ACTIVITY
Only the lines from the top of the data through the one with "right eye: (225, 93)" are to be written out, each exactly as it stands.

### SUPPLIED DATA

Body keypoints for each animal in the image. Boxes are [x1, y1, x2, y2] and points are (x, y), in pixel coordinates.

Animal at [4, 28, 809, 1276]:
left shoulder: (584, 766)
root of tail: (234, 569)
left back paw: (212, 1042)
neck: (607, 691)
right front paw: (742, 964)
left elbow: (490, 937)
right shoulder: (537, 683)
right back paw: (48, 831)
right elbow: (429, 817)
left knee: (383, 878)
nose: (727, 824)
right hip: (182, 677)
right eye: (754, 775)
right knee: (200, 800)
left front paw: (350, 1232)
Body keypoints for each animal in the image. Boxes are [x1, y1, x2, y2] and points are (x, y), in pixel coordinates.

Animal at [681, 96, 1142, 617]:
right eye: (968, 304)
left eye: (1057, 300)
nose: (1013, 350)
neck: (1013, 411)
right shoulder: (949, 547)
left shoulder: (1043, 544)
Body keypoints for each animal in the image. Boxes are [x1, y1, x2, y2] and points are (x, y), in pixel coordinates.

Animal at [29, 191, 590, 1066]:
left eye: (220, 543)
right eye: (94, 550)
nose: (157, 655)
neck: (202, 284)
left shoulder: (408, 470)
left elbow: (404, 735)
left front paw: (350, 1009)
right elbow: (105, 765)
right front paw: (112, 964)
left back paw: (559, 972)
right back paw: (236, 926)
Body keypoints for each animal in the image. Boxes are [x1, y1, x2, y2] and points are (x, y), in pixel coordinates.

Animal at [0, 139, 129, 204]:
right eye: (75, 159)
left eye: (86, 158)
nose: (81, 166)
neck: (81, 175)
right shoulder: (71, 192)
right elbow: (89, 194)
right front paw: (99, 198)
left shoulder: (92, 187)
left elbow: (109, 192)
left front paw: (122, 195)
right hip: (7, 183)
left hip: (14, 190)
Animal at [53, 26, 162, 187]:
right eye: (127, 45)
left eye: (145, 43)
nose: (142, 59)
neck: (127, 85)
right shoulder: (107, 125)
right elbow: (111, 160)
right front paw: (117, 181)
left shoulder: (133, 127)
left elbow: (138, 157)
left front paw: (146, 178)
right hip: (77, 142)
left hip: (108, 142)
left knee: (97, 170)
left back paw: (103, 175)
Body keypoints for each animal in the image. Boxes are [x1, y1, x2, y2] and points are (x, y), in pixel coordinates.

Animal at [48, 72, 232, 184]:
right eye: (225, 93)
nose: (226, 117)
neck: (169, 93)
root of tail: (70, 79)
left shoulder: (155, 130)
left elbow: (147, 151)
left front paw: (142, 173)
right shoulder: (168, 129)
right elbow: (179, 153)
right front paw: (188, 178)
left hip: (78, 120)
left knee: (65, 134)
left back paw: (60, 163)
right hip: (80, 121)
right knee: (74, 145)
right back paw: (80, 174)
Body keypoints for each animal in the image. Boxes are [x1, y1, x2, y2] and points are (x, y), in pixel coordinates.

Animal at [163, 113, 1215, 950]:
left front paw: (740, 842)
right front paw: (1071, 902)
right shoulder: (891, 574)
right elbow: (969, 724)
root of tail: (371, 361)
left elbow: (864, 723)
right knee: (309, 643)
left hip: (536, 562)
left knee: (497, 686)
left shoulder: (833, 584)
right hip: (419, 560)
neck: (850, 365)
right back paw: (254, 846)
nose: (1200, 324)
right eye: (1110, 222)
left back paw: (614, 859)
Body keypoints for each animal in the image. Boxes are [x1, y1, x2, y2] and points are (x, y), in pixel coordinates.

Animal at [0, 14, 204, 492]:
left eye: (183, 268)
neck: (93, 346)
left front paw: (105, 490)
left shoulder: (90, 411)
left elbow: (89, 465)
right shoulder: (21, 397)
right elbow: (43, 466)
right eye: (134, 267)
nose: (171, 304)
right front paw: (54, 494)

######

WRITTEN SOLUTION
Body keypoints for each animal in the image. Boxes are [x1, y1, x2, y2] and points are (x, y), in pixel coordinates.

Animal at [4, 28, 809, 1276]:
left shoulder: (584, 766)
root of tail: (234, 569)
left back paw: (212, 1042)
neck: (607, 691)
right front paw: (742, 964)
left elbow: (490, 937)
right shoulder: (537, 683)
right back paw: (48, 831)
right elbow: (429, 817)
left knee: (383, 878)
nose: (727, 824)
right hip: (182, 677)
right eye: (754, 775)
right knee: (200, 800)
left front paw: (350, 1232)
Body keypoints for each animal in the image. Boxes are [x1, y1, x2, y2] and points are (x, y), in pixel coordinates.

Animal at [681, 96, 1142, 617]:
right eye: (968, 304)
left eye: (1057, 300)
nose: (1013, 350)
neck: (1013, 411)
right shoulder: (949, 547)
left shoulder: (1043, 544)
Body keypoints for each animal in the image. Boxes are [x1, y1, x2, y2] and points are (x, y), in pixel coordinates.

Animal at [29, 191, 590, 1066]:
left eye: (220, 543)
right eye: (94, 550)
nose: (157, 655)
neck: (202, 284)
left shoulder: (408, 470)
left elbow: (404, 735)
left front paw: (350, 1009)
right elbow: (105, 765)
right front paw: (112, 964)
left back paw: (559, 972)
right back paw: (236, 926)
Body keypoints for each animal in the image. Boxes are [x1, y1, x2, y2] and points are (x, y), in pixel coordinates.

Animal at [0, 139, 129, 204]:
right eye: (75, 159)
left eye: (86, 158)
nose: (81, 166)
neck: (81, 175)
right shoulder: (71, 192)
right elbow: (89, 194)
right front paw: (99, 198)
left shoulder: (92, 187)
left elbow: (109, 192)
left front paw: (122, 195)
right hip: (7, 183)
left hip: (14, 190)
Animal at [53, 26, 162, 187]:
right eye: (127, 45)
left eye: (145, 43)
nose: (142, 59)
neck: (127, 85)
right shoulder: (107, 125)
right elbow: (111, 160)
right front paw: (117, 181)
left shoulder: (133, 127)
left elbow: (138, 157)
left front paw: (146, 178)
right hip: (77, 142)
left hip: (108, 142)
left knee: (97, 170)
left back paw: (103, 175)
Body keypoints for each animal in the image. Boxes are [x1, y1, x2, y2] and points are (x, y), in pixel coordinates.

Animal at [48, 72, 232, 184]:
right eye: (225, 93)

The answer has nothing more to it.